Emperor Jewellery, one of the leading Chinese bridal jewellery brands in Asia, combines the classic designs with western aesthetics to complement the contemporary bride. Blending culture, design, and exquisite craftsmanship, Emperor Jewellery’s bridal pieces take inspirations from the traditional symbols, such as the camellia found in the East and roses in the West to symbolise the romance of a joyful marriage. The dragon and phoenix represent the communion between the couple.
The Indian Bride
Indian brides are literally bejewelled from head to toe, with each piece of jewellery having its own significance and ritual
One of the most diversely cultural countries in the world, India has multiple bridal traditions that vary from each state and region. But one thing common among them is that the bride is literally bejewelled from head to toe, with each piece having its own significance and ritual. For the modern Indian bride, however, jewellery is no longer perceived as an investment to be stored up in safes — she prefers jewellery that she can wear and flaunt post-wedding.

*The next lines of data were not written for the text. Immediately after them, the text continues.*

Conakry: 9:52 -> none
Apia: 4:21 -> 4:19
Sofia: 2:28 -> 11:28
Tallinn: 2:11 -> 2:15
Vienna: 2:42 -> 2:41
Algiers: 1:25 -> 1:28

The demand for chunky gold pieces is replaced by diamond jewellery, often with innovative concepts. And rather than wearing everything on the wedding day, trousseau jewellery is actually much desired.
Tanshiq, the largest jewellery retail chain in India, is often called the country’s wedding jeweller for being able to individually cater to every kind of bridal demand from North to South. “One thing that stood out from our extensive research on the millennial bride is that she wants to find more meaning in the jewellery she buys for her wedding and seeks versatility in the ways the jewellery can be worn after the big day,” shares Abhishek Rastogi, Tanshiq’s Head of Design. “Hence we look at modularity in a big way — a grand neckpiece splits into two distinct smaller necklaces, statement chandeliers convert into sober studs, chokers transform into bracelets, and the rarely used maangtikaa effortlessly becomes a daily wear pendant. Lots of innovative modular techniques make this transformation possible.”
The Arabic Bride
Modern Arabic brides today wear the best of global couture and the finest of jewellery
The wedding culture in the Middle East is fast changing — gone are the days when brides were tucked under a thick veil. Post the traditional Nikah that is held among close family and friends, it is the reception that has a larger audience and is more fashion forward. The modern brides today wear the best of global couture and the finest of jewellery. The opulent lifestyle of the Arabs is evident in every detail, from the diamonds to the decorations. The Western world also had a lot of influence on Arabic weddings, making white wedding gowns popular along with other traditions, including exchanging of wedding rings.
La Marquise Fine Jewellery caters to many Arabic brides, and often makes their wedding jewellery dreams come true. “The Middle East is all about love for extraordinary diamond jewellery that makes a statement,” says Nishith Shah, CEO of the brand. “Design elements that comprise precious gemstones with pear, marquise, and round diamonds are particularly appreciated. There has been a move towards coloured stones, too, particularly emeralds.”